連句は表現の宝箱 金川宏
日頃は主に短歌を詠んで暮らしているということもあって、連句と短歌を比較してみたり、連句から短歌に何か取り込めるものはないかと考えたりすることがよくあります。連句はアイデアの宝庫です。
耳を澄ます勇魚 瞑目するスワン わたしの春は白亜紀の遠火事
星の布置考えている 静かな生活 ジュラ紀の端っこで切手を舐める
昨年出版した拙歌集『アステリズム』から二首引いてみました。どちらも三つの句を繋ぎ合わせる構造になっていて、これは連句の「三句の渡り」からヒントを得たものです。「三句の渡り」を一首に凝縮できないかと考えたわけです。一首目は「勇魚」「スワン」「遠火事」と、三つの句それぞれに春の季語が入っています。文韻で自由律の歌仙を巻いているときに、考えた付句の案を組み合わせることを思いつきました。二首目はもともと「星の布置考えている」「ジュラ紀の端っこで切手を舐める」という二つのフレーズがあって、これを「三段なぞ」(Aと掛けてCと解く、そのこころはどちらもBだからという複式三段構えの謎かけ)で解いてみたものです。連句の「三句の渡り」はどこか「三段なぞ」の構造と似ています。さらに補足として、この二首について言及しておきますと、いずれも大幅な破調になっているということです。この「三句の渡り」を短歌の絶対律のなかに収めようとすると、内容が転じていても、韻律の力が働くのか、一首に意図しない結束性が生じてしまうんですね。破調のまま放りだしたほうがずっと響きがいい。これは新しい発見でした。以後定型を意識することがなくなりました。リズムは自分でつくりだせばよいのです。

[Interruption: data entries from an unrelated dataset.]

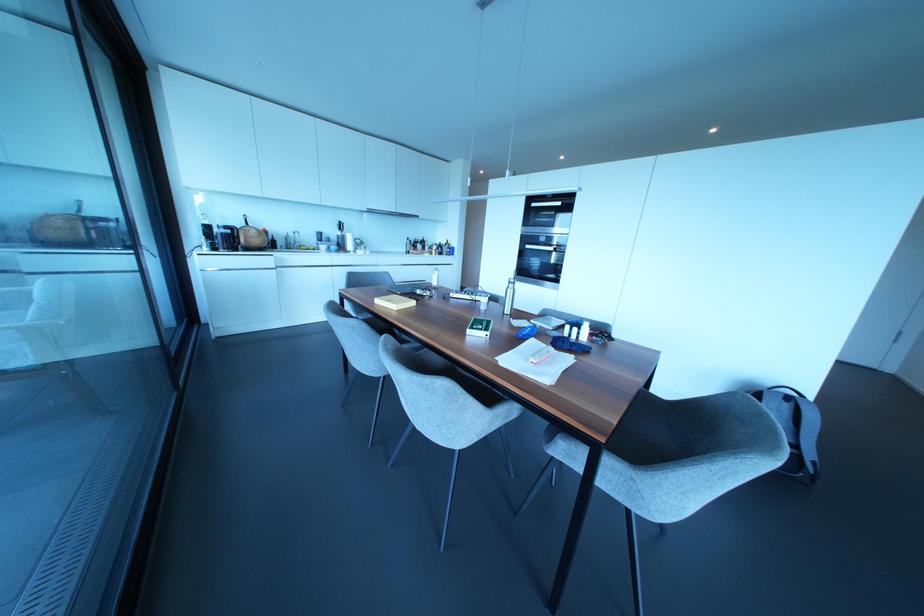
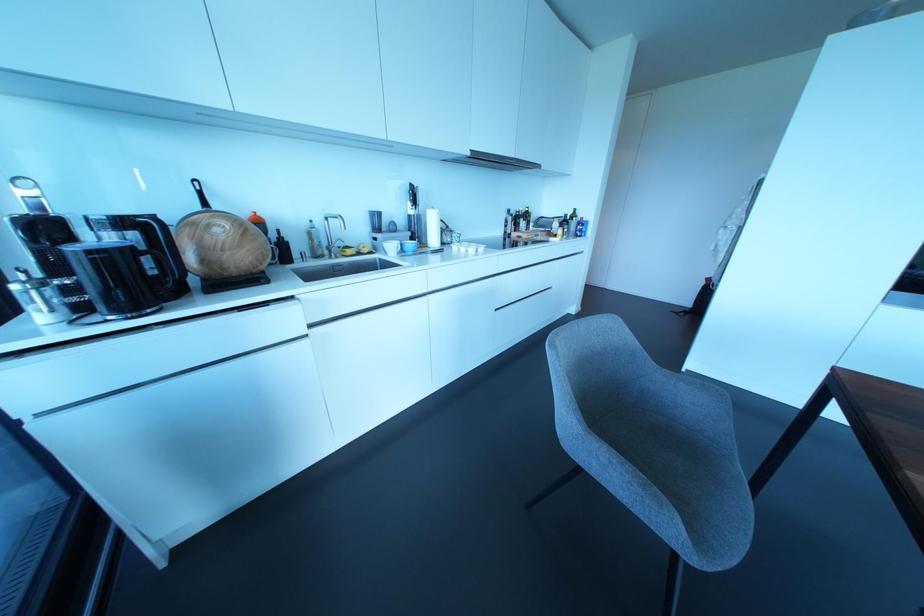
The point at (338, 233) is marked in the first image. Where is the corresponding point in the second image?

(410, 211)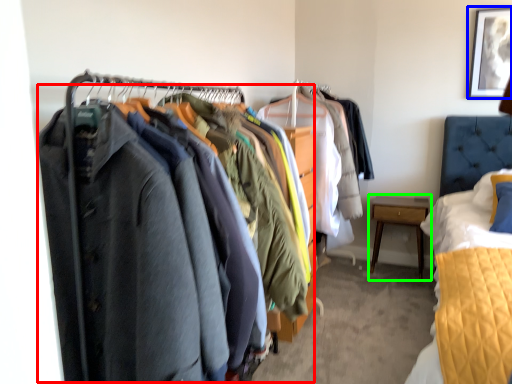
Question: Estimate the real-world distances between objects in this image. Which object is closer to closet (highlighted by a red box), picture frame (highlighted by a blue box) or nightstand (highlighted by a green box)?

Choices:
 (A) picture frame
 (B) nightstand

Answer: (B)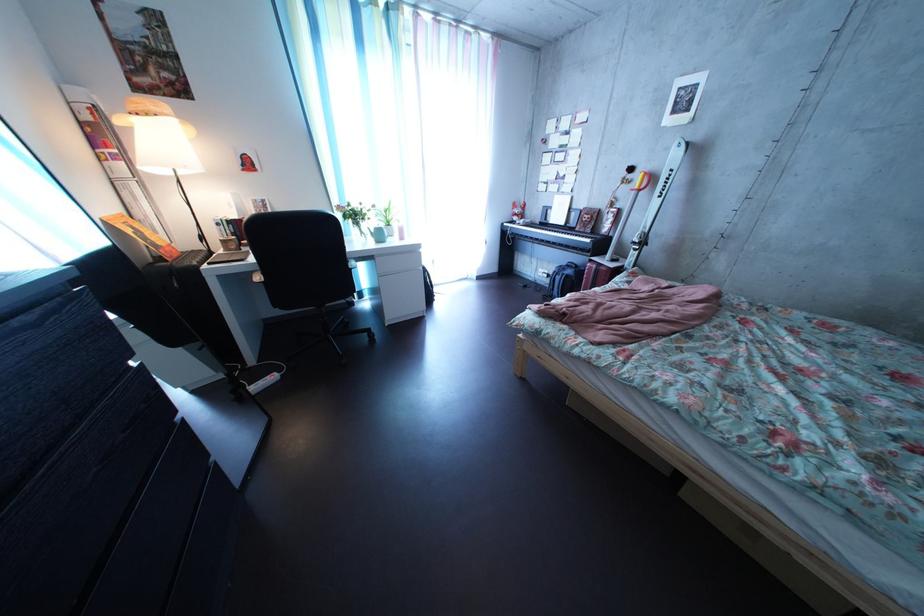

みずのなかに繁っているのはひとのこえ饗宴すぎてウォルター・デ・ラ・メアの冬
同じ歌集からの引用です。この一首は、いわゆる短歌の〈私性〉からどれだけ遠ざかれるかを試みたものです(それにどれだけの意義があるのかは別問題として)。上句で少しずつ意味をずらしながら「饗宴すぎて」で大きく表現を変容させ、そこに収斂することなくさらに魅惑的な音韻を持った固有名詞に転じています。〈私〉に還ることなく意味を結ぶこともなくイメージは拡散したまま一首は終わります。連句をやっていると、俯瞰する眼を持ったり、自他場といって視点を入れ替えたり、それと対にして能動と受動を逆にしたりと、人称に関わる表現に自覚的になってきます。この一首はそのうえでさらに度合いを強めて人称のない世界へ繋がろうと試みたものです。自己などというものは、ほんとうは龍樹がいう「空」のようなもので、人は自分が何者かさえ知らないのではないか、という思いもあります。
このほかにも、連句には引き出すべき富がたくさんあると思います。今考えていることを少しだけ披露すると、作品を並べる時にリズミックな歌仙の形式を模倣できないかとか、歌仙一巻を短歌の連作に引き直せないか、とかそういった要するに遊び(ただし真剣な)ですね。連句はわたしの玩具箱であり宝箱なんです。ネット革命・AI革命がいわれ、情報が津波のように押し寄せて来る現在、顔の見える少数の仲間との繋がりを基本に置く連句がますますその存在感を高めていくことを願って、この稿をおくことにします。
◯ 金川宏(かながわ ひろし)
1953年、和歌山市に生まれる。現在も在住。
歌人。わかやま連句会代表。
2023年、第四歌集『アステリズム』(書肆侃侃房)を刊行。